### PROBLEM DETAILS
Please transcribe exactly, and only, the lines of the data below between the line holding "right hip: (830, 532)" and the line holding "right hip: (275, 553)", inclusive.

### SUPPLIED MATERIAL
BEGIN

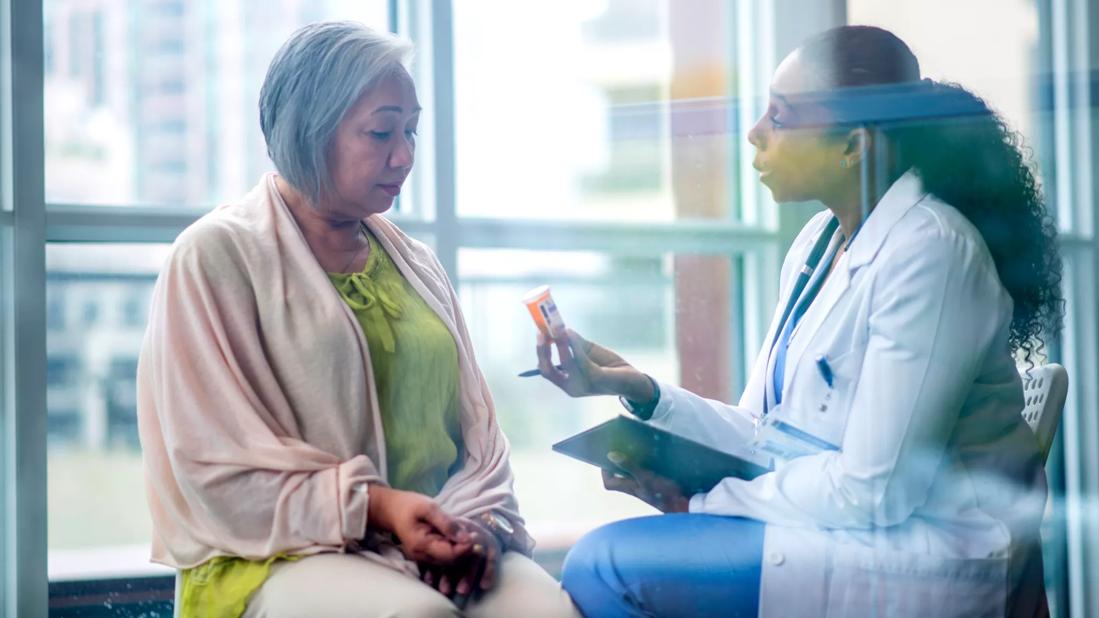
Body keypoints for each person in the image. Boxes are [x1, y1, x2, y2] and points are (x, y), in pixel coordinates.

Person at [535, 25, 1062, 617]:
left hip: (916, 554)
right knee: (601, 560)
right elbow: (767, 431)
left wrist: (704, 504)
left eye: (780, 118)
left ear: (853, 146)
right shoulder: (818, 245)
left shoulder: (932, 250)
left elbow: (876, 490)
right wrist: (645, 394)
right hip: (830, 532)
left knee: (602, 566)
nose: (756, 134)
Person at [136, 21, 578, 617]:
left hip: (436, 535)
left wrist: (478, 525)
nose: (405, 155)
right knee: (418, 616)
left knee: (547, 611)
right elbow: (210, 464)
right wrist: (378, 506)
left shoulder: (415, 262)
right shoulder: (215, 255)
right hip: (275, 553)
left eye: (411, 130)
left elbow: (480, 439)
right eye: (380, 132)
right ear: (308, 131)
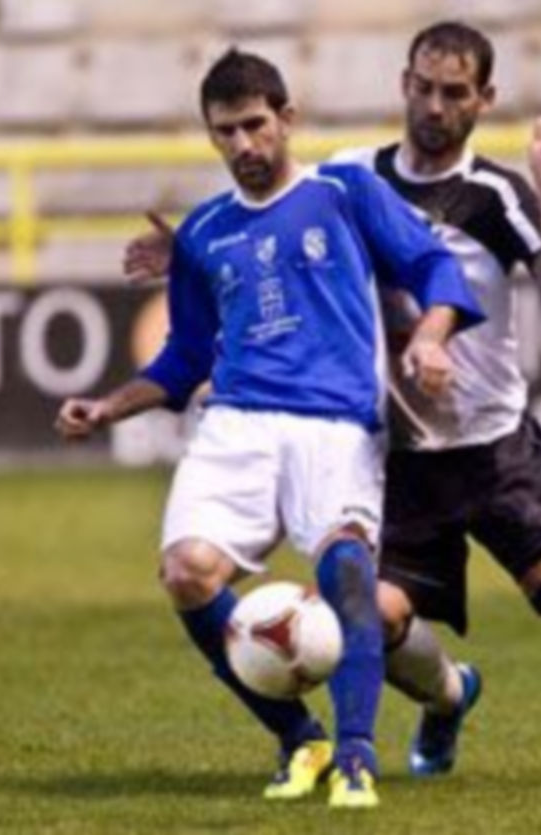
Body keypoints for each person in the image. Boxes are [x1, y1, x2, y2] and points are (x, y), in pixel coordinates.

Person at [123, 24, 541, 789]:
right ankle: (450, 695)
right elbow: (271, 219)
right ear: (404, 84)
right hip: (398, 454)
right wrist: (193, 254)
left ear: (484, 99)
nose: (435, 104)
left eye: (455, 92)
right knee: (381, 619)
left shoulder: (495, 192)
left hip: (491, 441)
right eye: (424, 86)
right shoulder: (352, 176)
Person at [56, 48, 483, 810]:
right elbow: (186, 357)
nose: (244, 146)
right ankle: (299, 736)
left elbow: (432, 268)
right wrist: (107, 405)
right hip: (238, 424)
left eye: (256, 125)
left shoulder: (345, 191)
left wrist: (431, 336)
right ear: (210, 135)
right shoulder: (206, 232)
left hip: (335, 423)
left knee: (346, 573)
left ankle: (356, 753)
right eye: (226, 132)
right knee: (187, 572)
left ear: (287, 119)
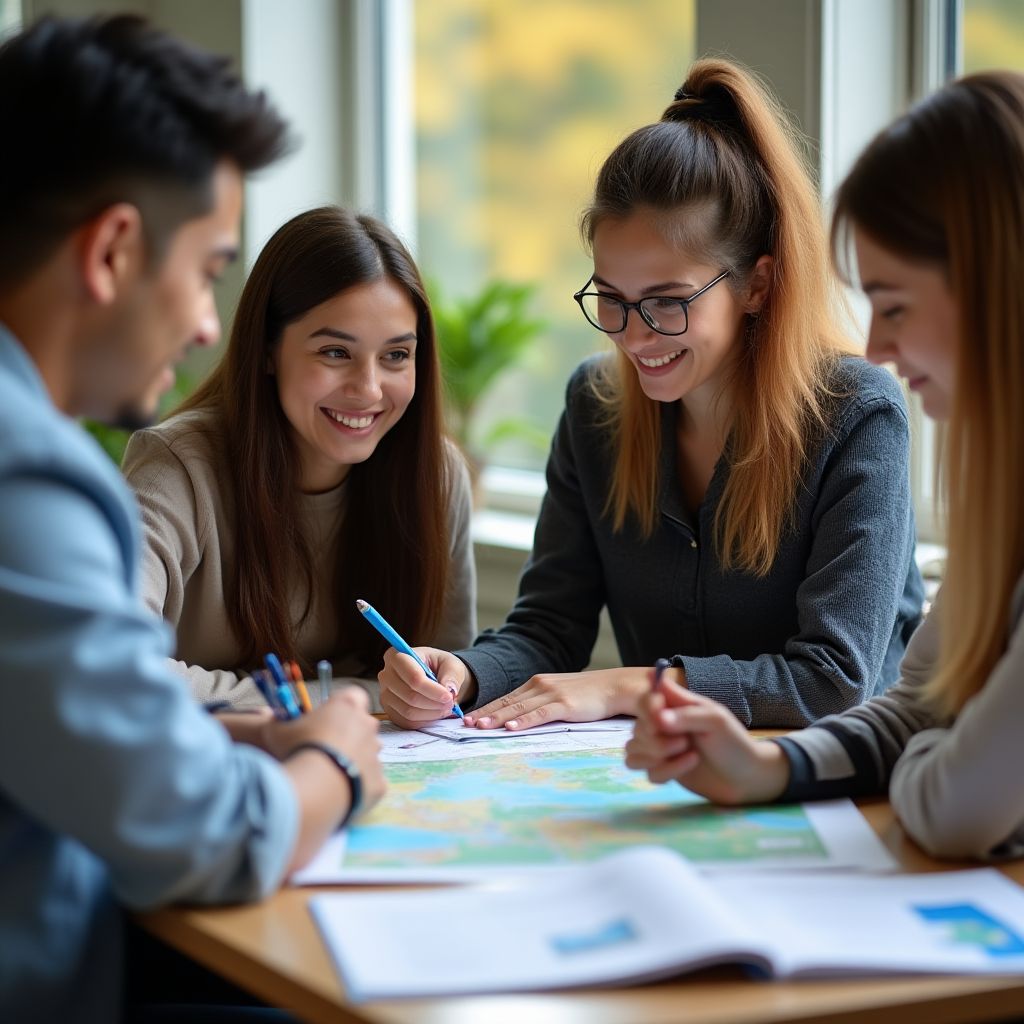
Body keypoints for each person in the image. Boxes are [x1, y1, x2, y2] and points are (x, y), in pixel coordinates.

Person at [0, 14, 385, 1021]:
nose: (211, 322)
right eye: (210, 268)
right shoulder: (26, 479)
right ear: (115, 251)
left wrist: (238, 736)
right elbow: (208, 837)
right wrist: (335, 756)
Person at [379, 58, 924, 733]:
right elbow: (550, 627)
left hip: (834, 792)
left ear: (757, 286)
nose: (633, 337)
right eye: (611, 299)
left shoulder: (857, 415)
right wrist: (465, 671)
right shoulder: (594, 408)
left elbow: (834, 680)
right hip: (674, 783)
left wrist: (632, 688)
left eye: (666, 303)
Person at [625, 70, 1024, 861]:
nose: (876, 346)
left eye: (896, 303)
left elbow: (952, 810)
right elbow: (916, 711)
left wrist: (937, 764)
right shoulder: (1002, 491)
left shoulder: (856, 411)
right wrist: (766, 766)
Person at [121, 206, 476, 709]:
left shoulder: (436, 476)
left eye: (396, 355)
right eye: (335, 352)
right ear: (267, 350)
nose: (368, 389)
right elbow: (115, 663)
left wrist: (437, 689)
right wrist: (343, 697)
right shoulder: (177, 468)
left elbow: (447, 670)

END

### TASK OUTPUT
right hip: (830, 532)
left knee: (602, 566)
nose: (756, 134)
Person at [136, 21, 578, 617]:
left hip: (436, 535)
left wrist: (478, 525)
nose: (405, 155)
right knee: (418, 616)
left knee: (547, 611)
right elbow: (210, 464)
right wrist: (378, 506)
left shoulder: (415, 262)
right shoulder: (215, 255)
right hip: (275, 553)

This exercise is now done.